THE PROBLEM: Among the entries that follow, locate the line with "generates and the" and the line with "With Watchdox, enterprises can track and". Output those lines and all lines in between, exactly, minus the pictures.

TASK INPUT:
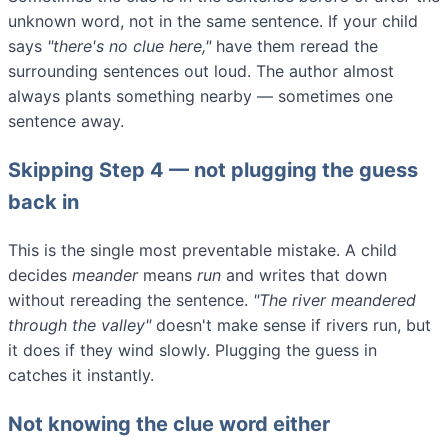
unknown word, not in the same sentence. If your child
says
"there's no clue here,"
have them reread the
surrounding sentences out loud. The author almost
always plants something nearby — sometimes one
sentence away.
Skipping Step 4 — not plugging the guess
back in
This is the single most preventable mistake. A child
decides
meander
means
run
and writes that down
without rereading the sentence.
"The river meandered
through the valley"
doesn't make sense if rivers run, but
it does if they wind slowly. Plugging the guess in
catches it instantly.
Not knowing the clue word either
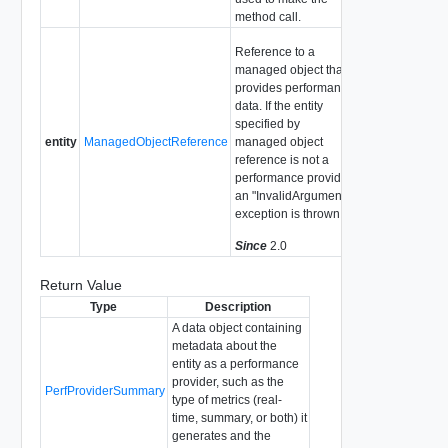
method call.
Reference to a
managed object that
provides performance
data. If the entity
specified by
entity
ManagedObjectReference
managed object
reference is not a
performance provider,
an "InvalidArgument"
exception is thrown.
Since
2.0
Return Value
Type
Description
A data object containing
metadata about the
entity as a performance
provider, such as the
PerfProviderSummary
type of metrics (real-
time, summary, or both) it
generates and the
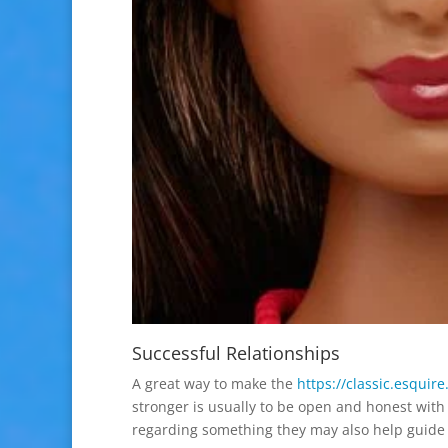
Successful Relationships
A great way to make the
https://classic.esquir
stronger is usually to be open and honest with
regarding something they may also help guide y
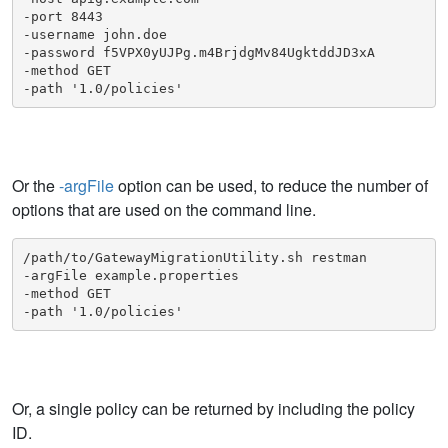
-port 8443

-username john.doe

-password f5VPX0yUJPg.m4BrjdgMv84UgktddJD3xA

-method GET

-path '1.0/policies'
Or the
-argFile
option can be used, to reduce the number of
options that are used on the command line.
/path/to/GatewayMigrationUtility.sh restman

-argFile example.properties

-method GET

-path '1.0/policies'
Or, a single policy can be returned by including the policy
ID.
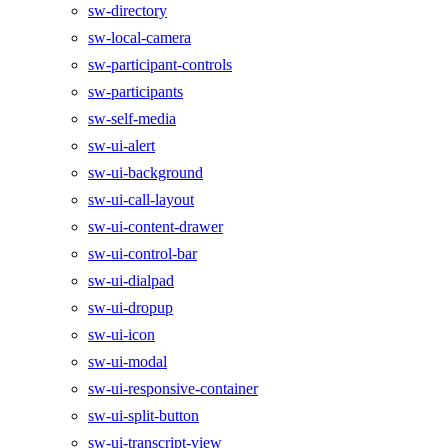
sw-directory
sw-local-camera
sw-participant-controls
sw-participants
sw-self-media
sw-ui-alert
sw-ui-background
sw-ui-call-layout
sw-ui-content-drawer
sw-ui-control-bar
sw-ui-dialpad
sw-ui-dropup
sw-ui-icon
sw-ui-modal
sw-ui-responsive-container
sw-ui-split-button
sw-ui-transcript-view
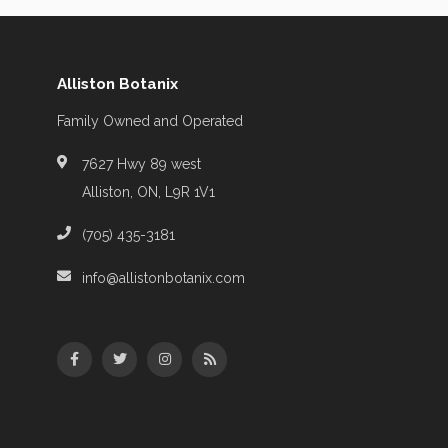
Alliston Botanix
Family Owned and Operated
7627 Hwy 89 west
Alliston, ON, L9R 1V1
(705) 435-3181
info@allistonbotanix.com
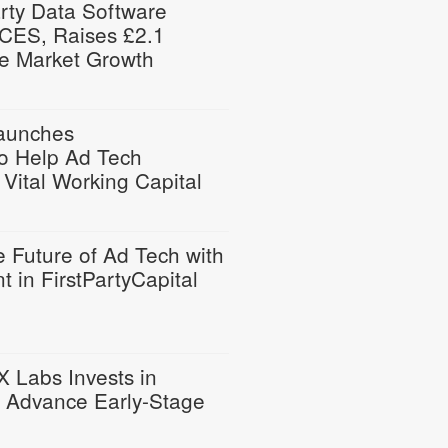
arty Data Software
ES, Raises £2.1
ate Market Growth
Launches
to Help Ad Tech
Vital Working Capital
e Future of Ad Tech with
t in FirstPartyCapital
X Labs Invests in
to Advance Early-Stage
n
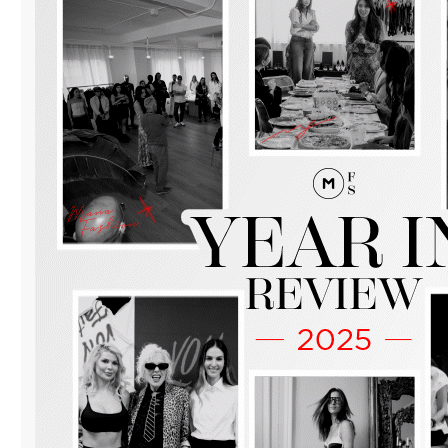
WITH
“MANA
FASHION
DAY
OF
BUSINESS”
IN
DOWNTOWN
MIAMI.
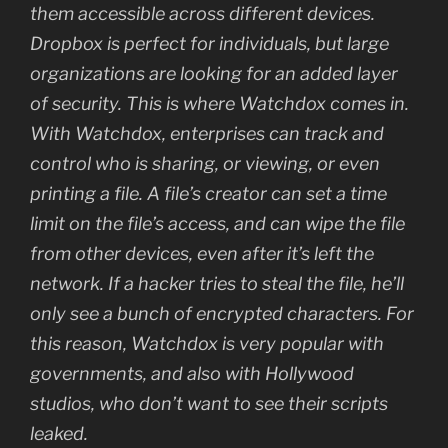
them accessible across different devices.
Dropbox is perfect for individuals, but large
organizations are looking for an added layer
of security. This is where Watchdox comes in.
With Watchdox, enterprises can track and
control who is sharing, or viewing, or even
printing a file. A file’s creator can set a time
limit on the file’s access, and can wipe the file
from other devices, even after it’s left the
network. If a hacker tries to steal the file, he’ll
only see a bunch of encrypted characters. For
this reason, Watchdox is very popular with
governments, and also with Hollywood
studios, who don’t want to see their scripts
leaked.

TASK OUTPUT:
generates and the
Successful Relationships
A great way to make the
https://classic.esquir
stronger is usually to be open and honest with
regarding something they may also help guide y
-port 8443

-username john.doe

-password f5VPX0yUJPg.m4BrjdgMv84UgktddJD3xA

-method GET

-path '1.0/policies'
Or the
-argFile
option can be used, to reduce the number of
options that are used on the command line.
/path/to/GatewayMigrationUtility.sh restman

-argFile example.properties

-method GET

-path '1.0/policies'
Or, a single policy can be returned by including the policy
ID.
sw-directory
sw-local-camera
sw-participant-controls
sw-participants
sw-self-media
sw-ui-alert
sw-ui-background
sw-ui-call-layout
sw-ui-content-drawer
sw-ui-control-bar
sw-ui-dialpad
sw-ui-dropup
sw-ui-icon
sw-ui-modal
sw-ui-responsive-container
sw-ui-split-button
sw-ui-transcript-view
Alliston Botanix
Family Owned and Operated
7627 Hwy 89 west
Alliston, ON, L9R 1V1
(705) 435-3181
info@allistonbotanix.com
arty Data Software
ES, Raises £2.1
ate Market Growth
Launches
to Help Ad Tech
Vital Working Capital
e Future of Ad Tech with
t in FirstPartyCapital
X Labs Invests in
to Advance Early-Stage
n
WITH
“MANA
FASHION
DAY
OF
BUSINESS”
IN
DOWNTOWN
MIAMI.
them accessible across different devices.
Dropbox is perfect for individuals, but large
organizations are looking for an added layer
of security. This is where Watchdox comes in.
With Watchdox, enterprises can track and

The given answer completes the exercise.